Humility is something hard earned by most fans. The cycle of fandom works something like this in most instances:
1. The Glorious Attraction. The initial stage in infatuation when the budding fan latches on to the shiny thing of a team during a glory period, drawn to them irresistably by a team’s panache, geographical relevance, or sheer ability to grind opponents’ bones into powder. A heady, painless bliss of victories and bowl games, lasting as long as the period of team dominance but often longer. Side effects include conflation of personal goals and aspirations with team performance (”I got laid on the same day Leinart threw five tds, dude*. Coincidence? I think not…”) , deification of head coach or key players, and a pleasant, vaseline-on-the-lens glow around associated memories.
2. The Great Earthening. The second stage, where the revered team suffers through an extended patch of mediocrity, and the fan endures extreme shame and agony in the name of Liken said stage to point in relationship where you discover wonderful, hellcat-in-sack girlfriend pulls all the hair out of her head when stressed and has troublesome substance abuse problem. The Great Earthening describes the process where the fan discovers gravity, hitting earth with shocking force as their team drops home games to formerly lowly rivals, loses all sense of flair or identity, and hires someone for the head coaching position by pointing randomly at the phone book until someone accepts. Side effects include heavy drinking, development of additional life activities referred to as “hobbies, ” and increased time spent with family and significant other.
Zook. Callahan. Davie. Hackett. Goff. Pain.
3. The Levelling. The third and final stage sees the dedicated fan return to stasis as their team redeems itself with renewed excellence and a new probity for the fan. Yes, the team needs you; but doubt and skepticism forever spoils the air of invincibility for you, and your fandom is a leveraged, cautious one. The fan treats every player as an unknown quantity from game to game, waiting for every walk-on to sprout wings and carry their team to victory, expecting every blue-chipper to grow horns and play the part of the goat. The Levelled fan expects nothing and watches all with the cold eye of someone who was burned by the fantasy of their youthful ardor and does not wish to endure the pain a second time. Victory is not as sweet, but losses, since they could come at any time, are less painful. Humility, even in small doses, is a constant.

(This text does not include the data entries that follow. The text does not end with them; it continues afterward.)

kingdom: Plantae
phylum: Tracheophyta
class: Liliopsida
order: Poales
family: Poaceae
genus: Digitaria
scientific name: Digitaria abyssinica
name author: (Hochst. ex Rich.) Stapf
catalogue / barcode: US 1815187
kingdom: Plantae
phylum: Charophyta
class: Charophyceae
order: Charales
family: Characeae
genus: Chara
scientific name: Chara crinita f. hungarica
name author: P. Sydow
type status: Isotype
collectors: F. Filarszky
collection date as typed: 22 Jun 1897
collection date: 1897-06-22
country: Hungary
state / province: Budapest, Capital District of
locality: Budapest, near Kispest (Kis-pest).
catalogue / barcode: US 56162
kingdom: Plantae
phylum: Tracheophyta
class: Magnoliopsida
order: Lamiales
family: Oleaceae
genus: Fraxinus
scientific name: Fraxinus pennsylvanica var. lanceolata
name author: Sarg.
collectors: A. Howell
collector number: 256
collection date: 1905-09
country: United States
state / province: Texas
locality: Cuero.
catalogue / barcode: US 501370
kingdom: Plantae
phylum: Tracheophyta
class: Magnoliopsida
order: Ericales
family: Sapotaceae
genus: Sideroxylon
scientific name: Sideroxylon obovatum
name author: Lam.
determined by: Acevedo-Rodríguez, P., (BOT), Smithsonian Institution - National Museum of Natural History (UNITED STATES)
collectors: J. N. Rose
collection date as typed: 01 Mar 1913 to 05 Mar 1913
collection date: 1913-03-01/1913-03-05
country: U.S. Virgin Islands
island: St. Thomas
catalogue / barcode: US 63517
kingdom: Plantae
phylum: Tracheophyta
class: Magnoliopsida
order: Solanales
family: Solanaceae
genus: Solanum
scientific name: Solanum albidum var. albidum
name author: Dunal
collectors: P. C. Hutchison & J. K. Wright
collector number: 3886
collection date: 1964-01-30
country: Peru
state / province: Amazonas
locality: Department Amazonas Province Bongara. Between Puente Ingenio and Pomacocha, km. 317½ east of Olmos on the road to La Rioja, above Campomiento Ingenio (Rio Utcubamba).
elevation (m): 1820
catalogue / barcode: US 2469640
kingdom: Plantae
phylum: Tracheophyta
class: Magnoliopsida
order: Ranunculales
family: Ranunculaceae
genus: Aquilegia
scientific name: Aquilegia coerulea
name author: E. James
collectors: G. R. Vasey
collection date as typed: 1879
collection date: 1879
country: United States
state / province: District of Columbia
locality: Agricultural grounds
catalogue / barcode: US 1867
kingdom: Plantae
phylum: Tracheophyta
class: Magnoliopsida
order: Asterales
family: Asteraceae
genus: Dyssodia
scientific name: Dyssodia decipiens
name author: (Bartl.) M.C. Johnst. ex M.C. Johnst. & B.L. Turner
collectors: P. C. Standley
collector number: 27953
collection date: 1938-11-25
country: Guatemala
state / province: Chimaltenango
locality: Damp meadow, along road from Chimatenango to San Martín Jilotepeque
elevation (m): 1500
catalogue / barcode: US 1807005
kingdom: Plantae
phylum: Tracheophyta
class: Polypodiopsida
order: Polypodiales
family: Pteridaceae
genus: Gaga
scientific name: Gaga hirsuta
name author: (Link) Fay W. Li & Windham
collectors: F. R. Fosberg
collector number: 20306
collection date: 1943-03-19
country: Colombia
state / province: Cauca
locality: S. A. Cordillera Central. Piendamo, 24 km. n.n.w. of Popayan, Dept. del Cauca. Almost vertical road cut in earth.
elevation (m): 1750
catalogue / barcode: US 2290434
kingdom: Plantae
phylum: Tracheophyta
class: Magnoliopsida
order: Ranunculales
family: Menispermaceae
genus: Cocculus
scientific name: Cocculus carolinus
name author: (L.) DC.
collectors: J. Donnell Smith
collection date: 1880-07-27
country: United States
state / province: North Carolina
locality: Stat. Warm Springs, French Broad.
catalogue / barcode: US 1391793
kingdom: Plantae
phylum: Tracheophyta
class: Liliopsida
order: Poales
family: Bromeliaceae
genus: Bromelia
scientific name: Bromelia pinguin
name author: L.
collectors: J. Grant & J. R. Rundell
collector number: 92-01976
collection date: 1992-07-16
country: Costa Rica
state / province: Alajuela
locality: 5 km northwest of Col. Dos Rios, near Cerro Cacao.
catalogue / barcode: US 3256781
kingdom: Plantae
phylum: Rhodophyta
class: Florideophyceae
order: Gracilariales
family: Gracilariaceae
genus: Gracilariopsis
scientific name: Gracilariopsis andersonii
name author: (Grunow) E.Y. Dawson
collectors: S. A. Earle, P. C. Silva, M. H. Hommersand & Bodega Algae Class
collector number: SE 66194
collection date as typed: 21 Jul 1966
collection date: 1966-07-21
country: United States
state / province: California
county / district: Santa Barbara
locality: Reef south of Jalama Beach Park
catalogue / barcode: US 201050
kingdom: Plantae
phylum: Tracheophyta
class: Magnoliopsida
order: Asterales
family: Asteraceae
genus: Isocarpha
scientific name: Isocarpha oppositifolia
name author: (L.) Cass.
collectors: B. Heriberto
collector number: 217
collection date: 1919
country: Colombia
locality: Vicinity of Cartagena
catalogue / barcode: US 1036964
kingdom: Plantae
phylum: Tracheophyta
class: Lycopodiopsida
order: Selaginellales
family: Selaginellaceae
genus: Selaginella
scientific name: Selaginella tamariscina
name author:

Consider us properly levelled fans in that we, after watching Florida win a convoluted shootout with the Vanderbilt Commodores Saturday night, were cautiously ecstatic. Yes, that was Vandy out there throwing for 350 plus on our secondary. Woody Widenhofer Vandy. Gerry DiNardo Vandy. You know, Vandy Vandy. That was Vandy who came a horrific celebration penalty away from tossing a nearly certain two-point conversion and making Florida drive the length of the field in less than two minutes to win the game. Vandy, on Saturday night, nearly beat Florida at home. Moral victories suck ass, but Commodores, you may claim one anyway. You were a blown call and a 2-point play away from pulling off the upset of the millenium thus far.